Merging reads from opposite ends of a short fragment can run into problems when the fragment contains short tandem repeats. If the overlapping regions contains nothing else, the two reads might be merged too aggressively, collapsing the repeat region into fewer copies than are actually present in the fragment. While exact tandem repeats might cause problem for FLASH, non-exact tandem repeats should be resolved easily.
The Figure 7 illustrates the problem. Figure 7a (i) shows the original fragment, with unique sequences A and B flanking a region R that contains multiple copies of a short tandem repeat. The left part of the figure illustrates the situation when the tandem repeats are identical, while the right-hand side shows what happens when the repeats contain some variation. As shown in Figure 7a (iii), the best overlap might be too short when the repeats are exact, leading FLASH to collapse the repeat region slightly. This problem only arises when the repeats are exact. If R is shorter than the read length, then some reads will contain R entirely, allowing a genome assembler to resolve it correctly.

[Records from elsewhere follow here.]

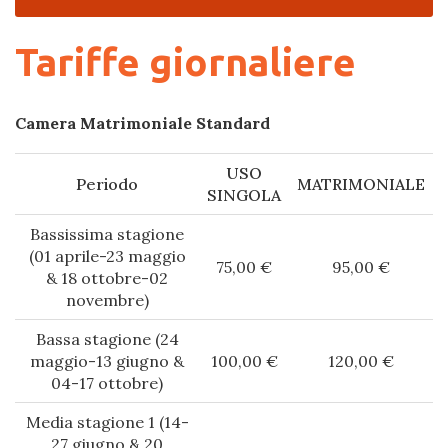
Tariffe giornaliere
Camera Matrimoniale Standard
USO
Periodo
MATRIMONIALE
SINGOLA
Bassissima stagione
(01 aprile-23 maggio
75,00 €
95,00 €
& 18 ottobre-02
novembre)
Bassa stagione (24
maggio-13 giugno &
100,00 €
120,00 €
04-17 ottobre)
Media stagione 1 (14-
27 giugno & 20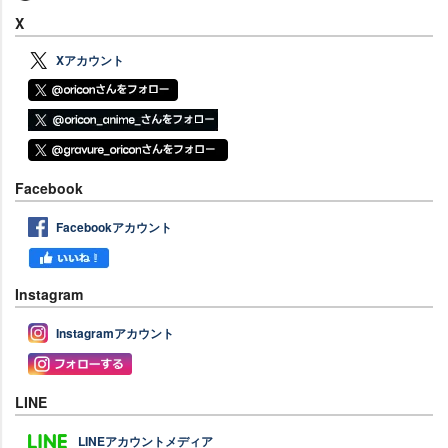
X
Xアカウント
Facebook
Facebookアカウント
Instagram
Instagramアカウント
LINE
LINEアカウントメディア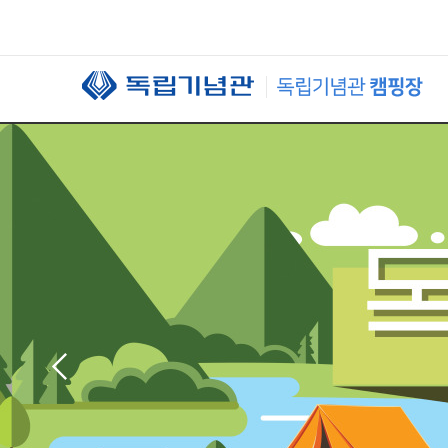
본문 바로가기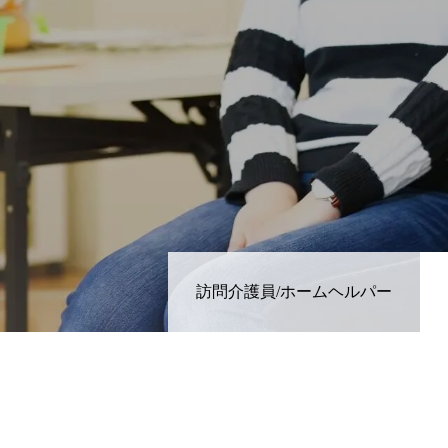
HOME
訪問介護員/ホームヘルパー
会社案内
サービスご案内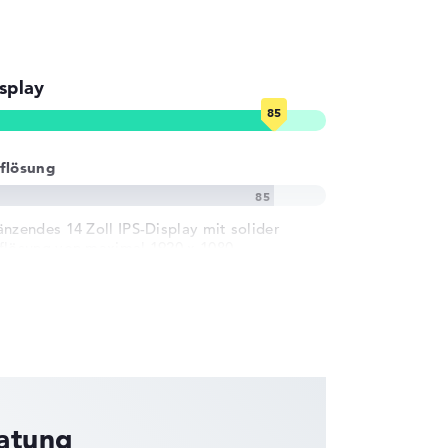
splay
flösung
änzendes 14 Zoll IPS-Display mit solider
flösung von maximal 1920 x 1080
ratung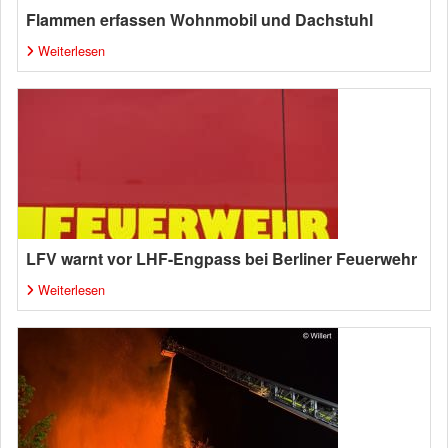
Flammen erfassen Wohnmobil und Dachstuhl
Weiterlesen
LFV warnt vor LHF-Engpass bei Berliner Feuerwehr
Weiterlesen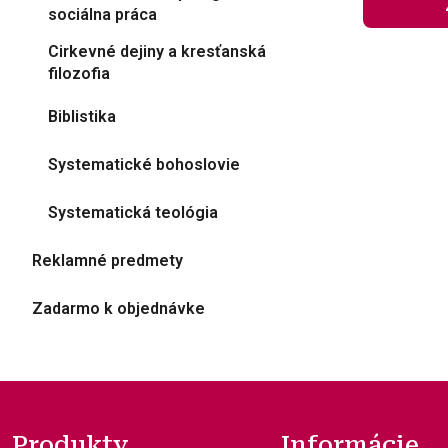
sociálna práca
Cirkevné dejiny a kresťanská
filozofia
Biblistika
Systematické bohoslovie
Systematická teológia
Reklamné predmety
Zadarmo k objednávke
Produkty
Informácie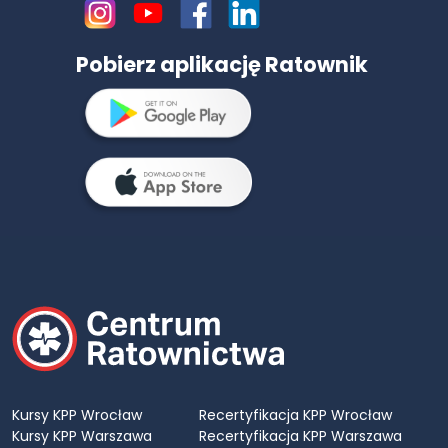
Pobierz aplikację Ratownik
Kursy KPP Wrocław
Recertyfikacja KPP Wrocław
Kursy KPP Warszawa
Recertyfikacja KPP Warszawa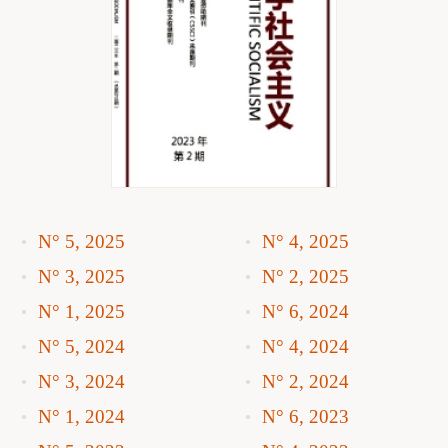
N° 5, 2025
N° 4, 2025
N° 3, 2025
N° 2, 2025
N° 1, 2025
N° 6, 2024
N° 5, 2024
N° 4, 2024
N° 3, 2024
N° 2, 2024
N° 1, 2024
N° 6, 2023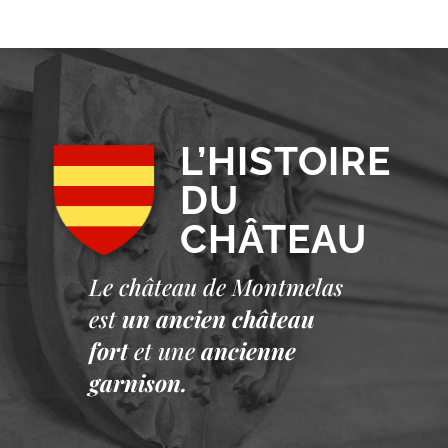
L’HISTOIRE
DU
CHÂTEAU
Le château de Montmelas
est
un ancien château
fort
et une
ancienne
garnison.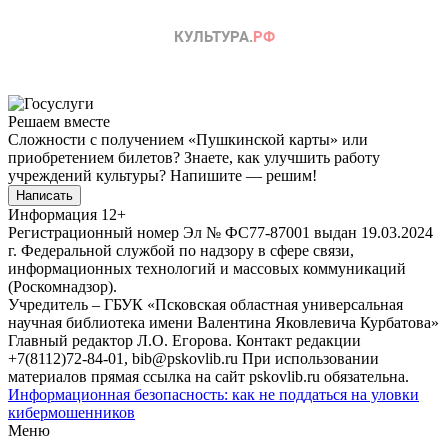
Решаем вместе
Сложности с получением «Пушкинской карты» или
приобретением билетов? Знаете, как улучшить работу
учреждений культуры?
Напишите — решим!
Написать
Информация
12+
Регистрационный номер Эл № ФС77-87001 выдан 19.03.2024
г. Федеральной службой по надзору в сфере связи,
информационных технологий и массовых коммуникаций
(Роскомнадзор).
Учредитель – ГБУК «Псковская областная универсальная
научная библиотека имени Валентина Яковлевича Курбатова»
Главный редактор Л.О. Егорова. Контакт редакции
+7(8112)72-84-01, bib@pskovlib.ru
При использовании
материалов прямая ссылка на сайт pskovlib.ru обязательна.
Информационная безопасность: как не поддаться на уловки
кибермошенников
Меню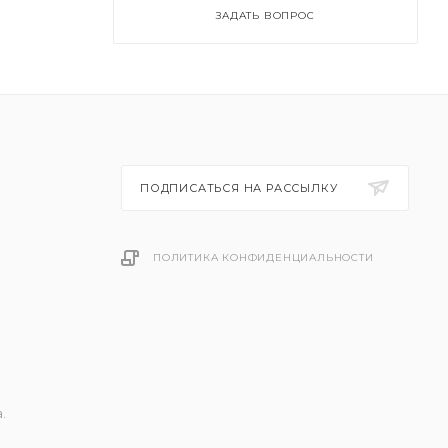
ЗАДАТЬ ВОПРОС
ПОДПИСАТЬСЯ НА РАССЫЛКУ
ПОЛИТИКА КОНФИДЕНЦИАЛЬНОСТИ
.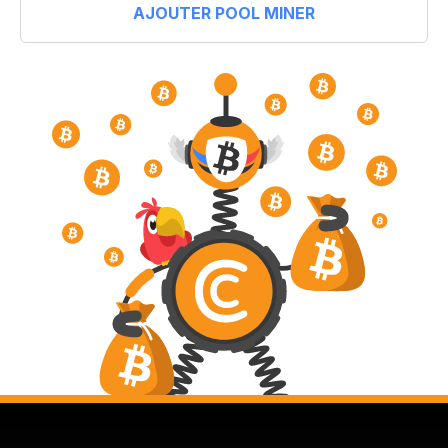
AJOUTER POOL MINER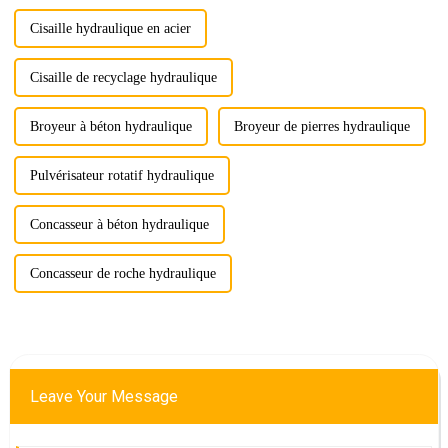
Cisaille hydraulique en acier
Cisaille de recyclage hydraulique
Broyeur à béton hydraulique
Broyeur de pierres hydraulique
Pulvérisateur rotatif hydraulique
Concasseur à béton hydraulique
Concasseur de roche hydraulique
Leave Your Message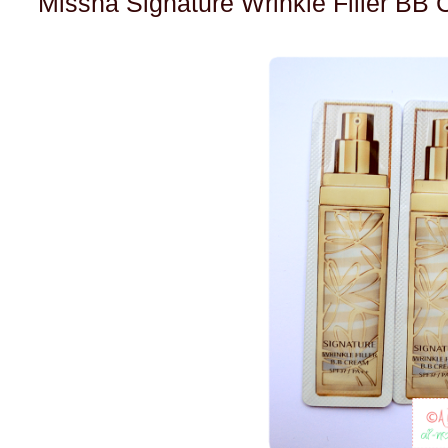
Missha Signature Wrinkle Filler BB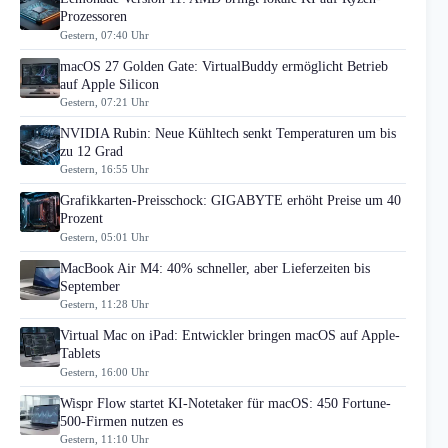
Prozessoren
Gestern, 07:40 Uhr
macOS 27 Golden Gate: VirtualBuddy ermöglicht Betrieb
auf Apple Silicon
Gestern, 07:21 Uhr
NVIDIA Rubin: Neue Kühltech senkt Temperaturen um bis
zu 12 Grad
Gestern, 16:55 Uhr
Grafikkarten-Preisschock: GIGABYTE erhöht Preise um 40
Prozent
Gestern, 05:01 Uhr
MacBook Air M4: 40% schneller, aber Lieferzeiten bis
September
Gestern, 11:28 Uhr
Virtual Mac on iPad: Entwickler bringen macOS auf Apple-
Tablets
Gestern, 16:00 Uhr
Wispr Flow startet KI-Notetaker für macOS: 450 Fortune-
500-Firmen nutzen es
Gestern, 11:10 Uhr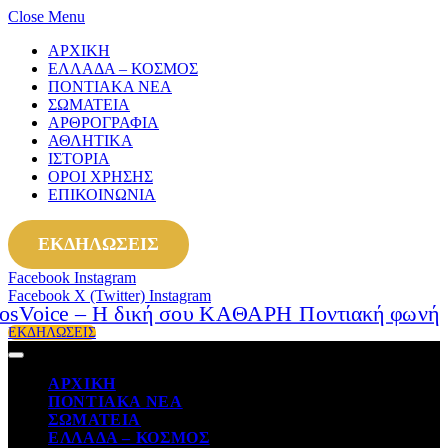
Close Menu
ΑΡΧΙΚΗ
ΕΛΛΑΔΑ – ΚΟΣΜΟΣ
ΠΟΝΤΙΑΚΑ ΝΕΑ
ΣΩΜΑΤΕΙΑ
ΑΡΘΡΟΓΡΑΦΙΑ
ΑΘΛΗΤΙΚΑ
ΙΣΤΟΡΙΑ
ΟΡΟΙ ΧΡΗΣΗΣ
ΕΠΙΚΟΙΝΩΝΙΑ
ΕΚΔΗΛΩΣΕΙΣ
Facebook
Instagram
Facebook
X (Twitter)
Instagram
ΕΚΔΗΛΩΣΕΙΣ
ΑΡΧΙΚΗ
ΠΟΝΤΙΑΚΑ ΝΕΑ
ΣΩΜΑΤΕΙΑ
ΕΛΛΑΔΑ – ΚΟΣΜΟΣ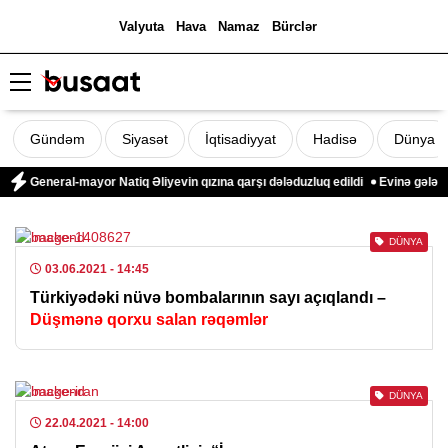
Valyuta
Hava
Namaz
Bürclər
Gündəm
Siyasət
İqtisadiyyat
Hadisə
Dünya
i
General-mayor Natiq Əliyevin qızına qarşı dələduzluq edildi
Evinə gələn y
DÜNYA
03.06.2021
- 14:45
Türkiyədəki nüvə bombalarının sayı açıqlandı –
Düşmənə qorxu salan rəqəmlər
DÜNYA
22.04.2021
- 14:00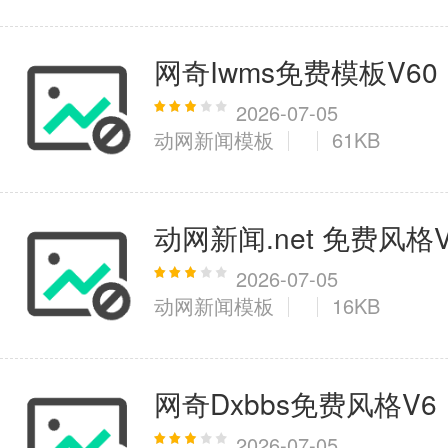
网奇Iwms免费模板V60
2026-07-05
动网新闻模板
61KB
动网新闻.net 免费风格V
2026-07-05
动网新闻模板
16KB
网奇Dxbbs免费风格V6
2026-07-05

The short read lengths generated by next-generation sequencing technologies are the biggest challenge in assembling genomes into large, near-complete sequences. To tackle this problem, we developed FLASH, a highly accurate, very fast tool to merge pairs generated by sequencing both ends of short fragment libraries. FLASH can be used for any paired-end sequence data in which the paired reads overlap, including RNA-seq data. As shown in our experiments, merging paired reads with FLASH can have a significant positive impact on the quality of genome assemblies.
Funding: National Institutes of Health under grants (R01-LM006845 and R01-GM083873) in part.
Conflict of Interest: none declared.